_PASSAGE FOR REVIEW_
You should try to find out why this is. I’d assume that the VBO case is doing more work than it strictly needs to. E.g. in the above code, you’re calling glVertexAttribPointer for each model, with the same buffer but different offsets. You could presumably just change the second parameter of glDrawArrays (first) to get the same result.

Only if you’re getting a performance hit due to duplicated vertices. Draw calls cache the vertex shader outputs, so repeated occurrences of a particular index will re-use the cached data rather than executing the vertex shader again (assuming that the data is still in the cache). This is more significant when using separate lines and triangles than for strips/loops/fans (which have implicit sharing).

Which GPU and OS?
And is the content of your VBOs static or dynamic?

The answers have a big bearing on why you’re seeing slow performance and what solutions are available to you.

GPU is Nvidia Quadro M2200 and OS Windows 10 64 bit.
VBO content is static.

Ok, so a low-end laptop Quadro from 4-6 years ago.

I too have experienced how good NVIDIA display list performance is in their GL drivers, and I’ve definitely seen the slowdown you’re experiencing with lots of tiny batches (draw calls) using vertex/index data in “bound” buffer objects (albeit on NVIDIA desktop GPUs, not NVIDIA laptop GPUs, so you’re probably seeing it worse than I was).

Based on my experience, your best bets to improve perf in this situation toward display list perf are:

  1. NVIDIA Bindless Buffers extensions
  2. VAOs
  3. Increase your batch sizes (reduce the number of draw calls and buffer binds)
  4. Client arrays (if the amount of batch data is small)

_YOUR GOAL_
Reproduce the whole OpenGL performance discussion above verbatim.

_PROVIDED MATERIAL_
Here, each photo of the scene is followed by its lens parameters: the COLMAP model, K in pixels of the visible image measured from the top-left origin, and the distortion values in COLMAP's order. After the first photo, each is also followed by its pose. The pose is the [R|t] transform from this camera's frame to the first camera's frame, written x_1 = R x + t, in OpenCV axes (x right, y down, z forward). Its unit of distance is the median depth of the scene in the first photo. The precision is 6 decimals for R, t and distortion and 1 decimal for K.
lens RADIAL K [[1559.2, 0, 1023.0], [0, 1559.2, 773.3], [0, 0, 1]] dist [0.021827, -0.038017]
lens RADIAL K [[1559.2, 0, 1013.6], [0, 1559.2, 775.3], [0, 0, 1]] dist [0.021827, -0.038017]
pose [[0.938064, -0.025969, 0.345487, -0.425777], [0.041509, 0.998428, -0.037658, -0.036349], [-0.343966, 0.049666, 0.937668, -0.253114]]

_YOUR SOLUTION_
You should try to find out why this is. I’d assume that the VBO case is doing more work than it strictly needs to. E.g. in the above code, you’re calling glVertexAttribPointer for each model, with the same buffer but different offsets. You could presumably just change the second parameter of glDrawArrays (first) to get the same result.

Only if you’re getting a performance hit due to duplicated vertices. Draw calls cache the vertex shader outputs, so repeated occurrences of a particular index will re-use the cached data rather than executing the vertex shader again (assuming that the data is still in the cache). This is more significant when using separate lines and triangles than for strips/loops/fans (which have implicit sharing).

Which GPU and OS?
And is the content of your VBOs static or dynamic?

The answers have a big bearing on why you’re seeing slow performance and what solutions are available to you.

GPU is Nvidia Quadro M2200 and OS Windows 10 64 bit.
VBO content is static.

Ok, so a low-end laptop Quadro from 4-6 years ago.

I too have experienced how good NVIDIA display list performance is in their GL drivers, and I’ve definitely seen the slowdown you’re experiencing with lots of tiny batches (draw calls) using vertex/index data in “bound” buffer objects (albeit on NVIDIA desktop GPUs, not NVIDIA laptop GPUs, so you’re probably seeing it worse than I was).

Based on my experience, your best bets to improve perf in this situation toward display list perf are:

  1. NVIDIA Bindless Buffers extensions
  2. VAOs
  3. Increase your batch sizes (reduce the number of draw calls and buffer binds)
  4. Client arrays (if the amount of batch data is small)